On Behalf of | Dec 7, 2020 | Real Estate |

Before selling commercial real estate to you, the owner should conduct an environmental site assessment to ensure that there is no hazardous substance contamination. According to FindLaw, even if you insist that the seller conducts an assessment, you may also want to order a site assessment.

If an environmental condition comes to light later and you cannot show your site assessment results, you may not have a defense that protects you from liability in court.

CERCLA requirements

If you do discover an issue during the assessment, you will need to report it. The Comprehensive Environmental Response, Compensation and Liability Act may consider you jointly liable for cleanup costs along with the past owners and operators if you have not reported that hazardous substances are present on your property. You must notify the National Response Center immediately if you learn of a reportable quantity or a release of more than 1 pound of a hazardous substance during a site assessment. You must also report it to the Environmental Protection Agency.

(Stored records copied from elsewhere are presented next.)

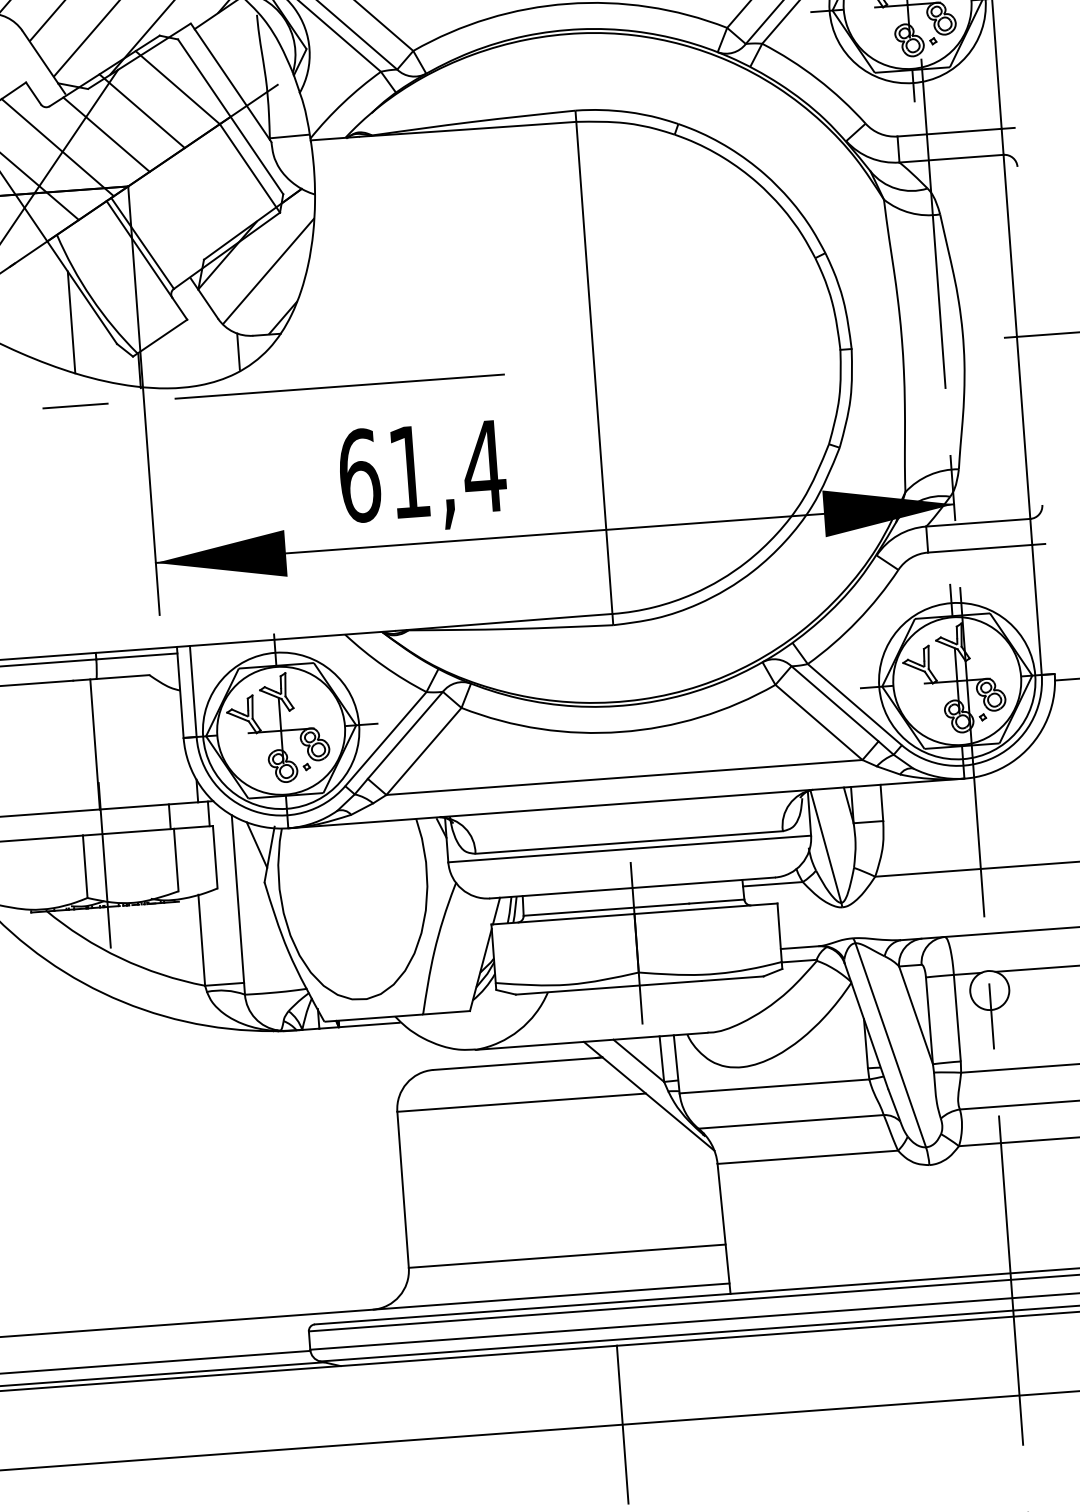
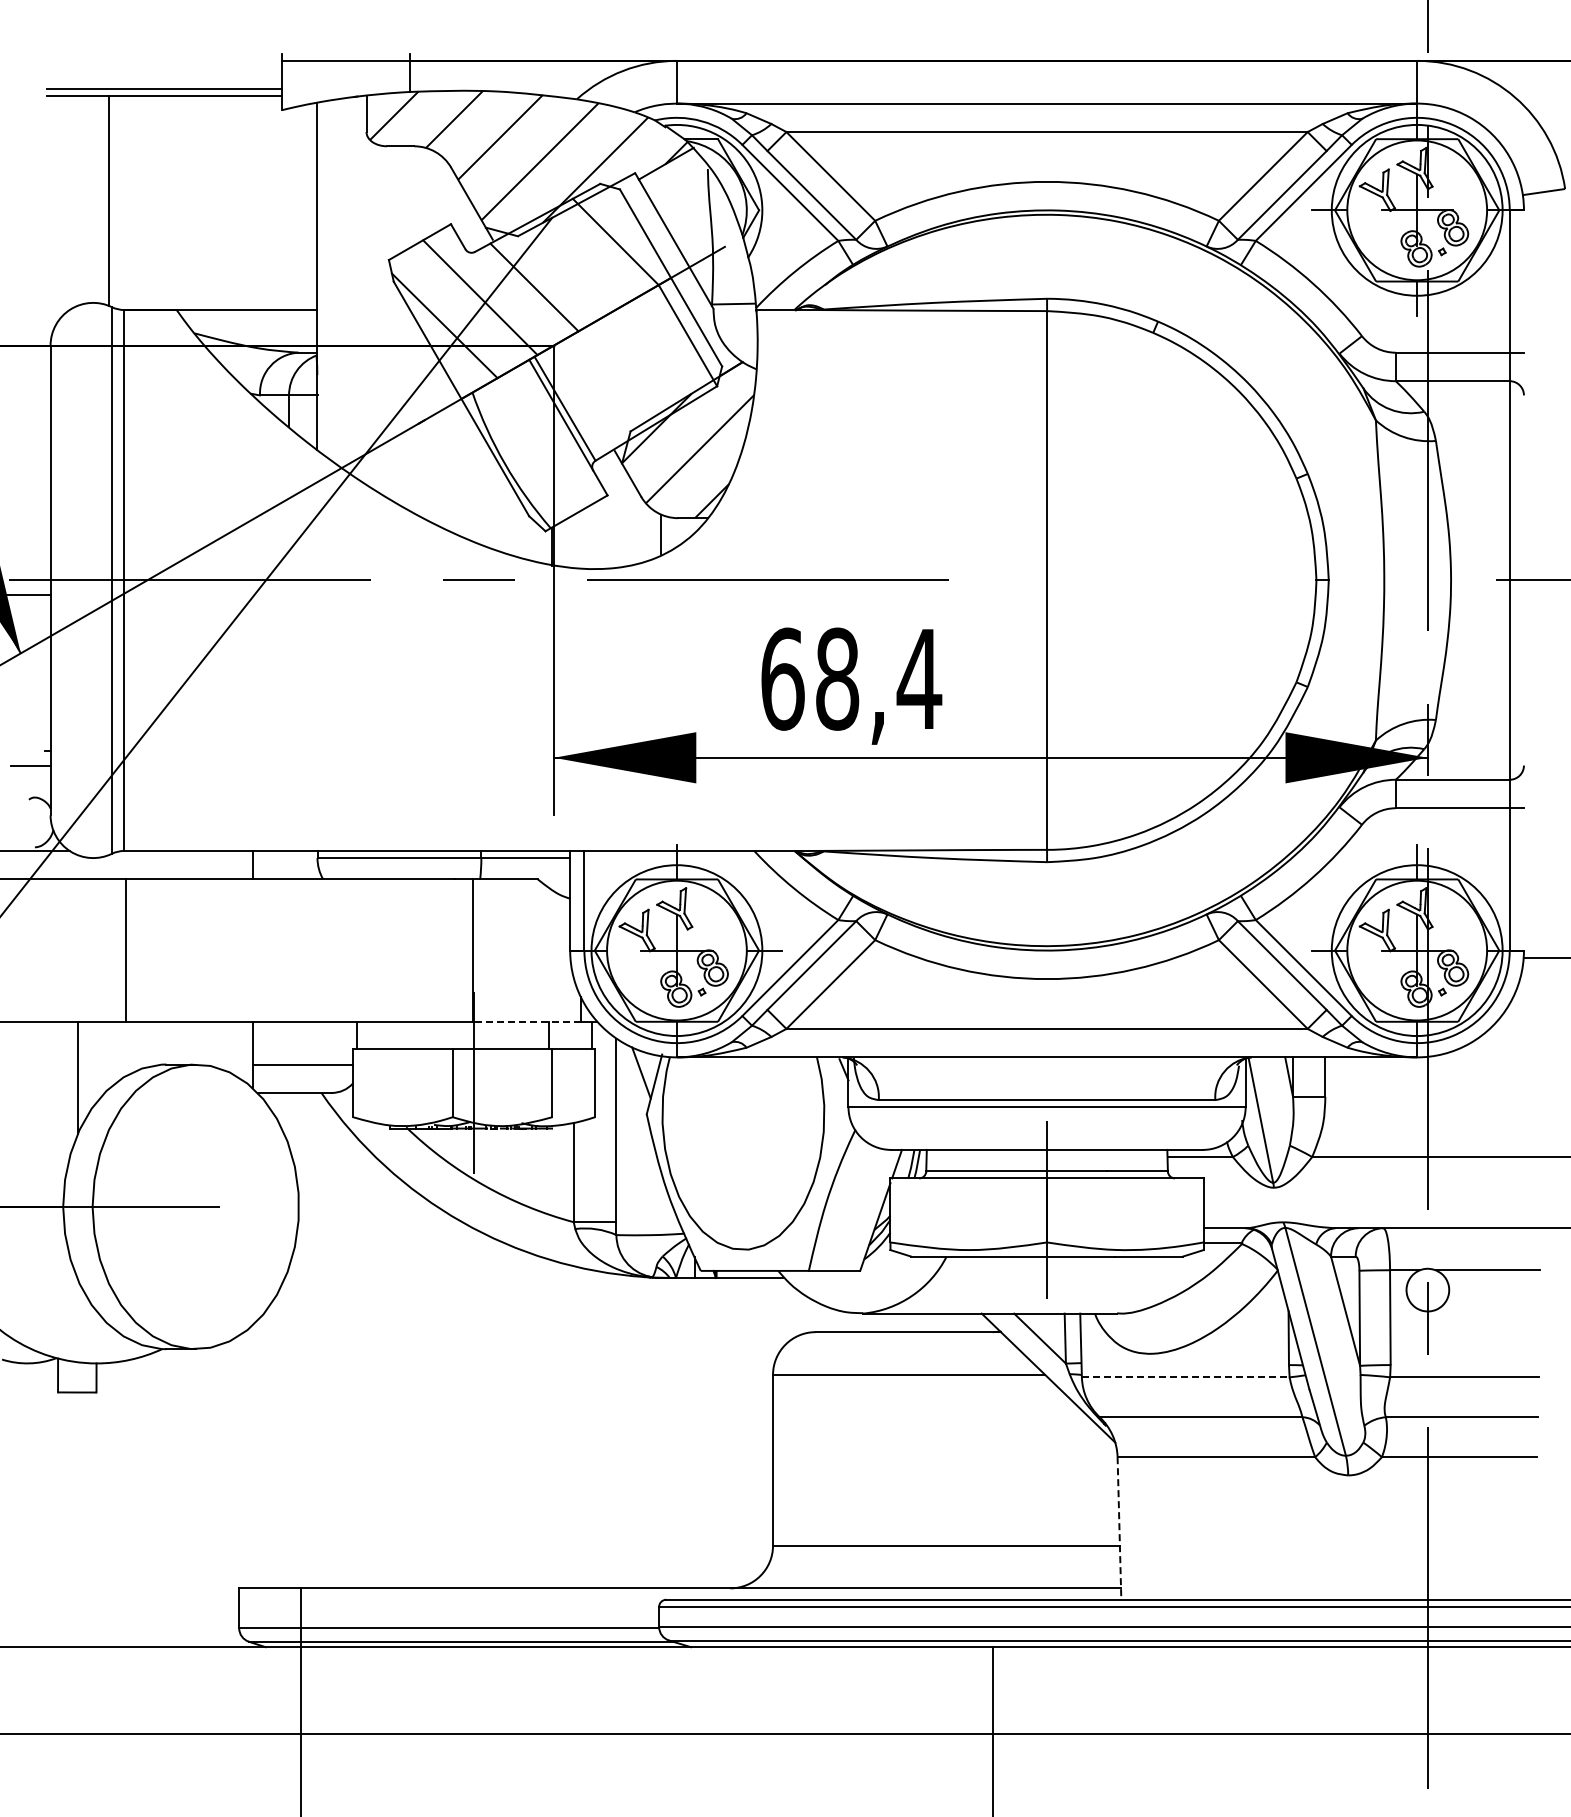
line: (141, 111) -> (574, 264), removed
line: (71, 321) -> (481, 488), removed
text: (409, 471) -> (837, 678), 61,4 -> 68,4
line: (149, 805) -> (527, 1021), solid -> dashed
line: (774, 1086) -> (1185, 1377), solid -> dashed
line: (724, 1228) -> (1119, 1528), solid -> dashed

Innocent landowner defense

After you have the site assessment and have satisfied CERCLA requirements, you may be free of cleanup liability in the case of a later discovery of contamination. Your eligibility for the innocent landowner defense depends on your establishing that you have made all required attempts to reveal issues that the prior ownership and use of the property may have caused.

A seller who knows of contamination or the potential for contamination and does not disclose this to you may lose his or her own opportunity to claim the innocent landowner defense. He or she has the duty to disclose this information to you.